Mas a notícia de um dossiê havia começado a se espalhar pelos círculos políticos. Rick Wilson, um agente político republicano que estava trabalhando para um comitê de ação política em apoio a Marco Rubio, disse que ouviu falar disso em julho, quando um repórter investigativo de uma grande rede de notícias o chamou para perguntar o que ele sabia.

No início do outono, alguns memorandos de Steele tinham sido entregues ao FBI, que já estava investigando os laços de Trump com a Rússia, e a jornalistas. Uma autoridade do MI6, cujo trabalho não permite que ele seja citado pelo nome, disse que no final do verão ou início do outono Steele também transmitiu à inteligência britânica os relatórios que havia preparado sobre Trump e a Rússia. Steele estava preocupado sobre o que ouvia a respeito de Trump, e achava que a informação não deveria ficar somente nas mãos de pessoas que desejavam ganhar uma disputa política.

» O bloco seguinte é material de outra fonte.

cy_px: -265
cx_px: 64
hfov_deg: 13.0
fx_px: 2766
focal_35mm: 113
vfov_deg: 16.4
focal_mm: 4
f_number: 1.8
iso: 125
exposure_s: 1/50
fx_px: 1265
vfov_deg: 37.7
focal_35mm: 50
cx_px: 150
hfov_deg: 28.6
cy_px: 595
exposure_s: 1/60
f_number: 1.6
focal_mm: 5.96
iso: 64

Depois da eleição, os memorandos, ainda sendo complementados por suas investigações, tornaram-se um dos segredos menos secretos de Washington, enquanto repórteres --incluindo de "The New York Times" -- se esforçavam para confirmá-los ou desmenti-los.

A notícia também chegou ao Capitólio. O senador republicano John McCain, do Arizona, ouviu falar no dossiê e obteve uma cópia em dezembro de David Kramer, um ex-oficial graduado do Departamento de Estado que trabalha para o Instituto McCain na Universidade Estadual do Arizona. McCain passou a informação a James Comey, o diretor do FBI.

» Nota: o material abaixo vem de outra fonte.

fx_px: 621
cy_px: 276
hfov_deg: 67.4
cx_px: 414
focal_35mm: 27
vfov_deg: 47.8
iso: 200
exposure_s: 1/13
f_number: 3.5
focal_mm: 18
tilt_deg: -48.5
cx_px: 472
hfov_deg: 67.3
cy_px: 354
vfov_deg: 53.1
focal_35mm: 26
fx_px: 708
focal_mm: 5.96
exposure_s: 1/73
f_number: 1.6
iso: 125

De modo notável para Washington, muito repórteres de organizações noticiosas concorrentes tinham os memorandos nocivos e maliciosos, mas eles não vazaram, porque o conteúdo não podia ser confirmado. Isso só mudou nesta semana, depois que os chefes da CIA, do FBI e da Agência de Segurança Nacional acrescentaram um sumário dos memorandos, juntamente com informação obtida de outras fontes de inteligência, a seu relatório sobre o ataque cibernético da Rússia durante a eleição.

Agora, depois da mais polêmica das eleições, os americanos estão divididos e confusos sobre em que acreditar a respeito do próximo presidente. E não há perspectiva em breve de uma total clareza sobre a veracidade das afirmações feitas contra ele.

"É um momento notável na história", disse Wilson, o agente político na Flórida. "Em que mundo eu acordei?"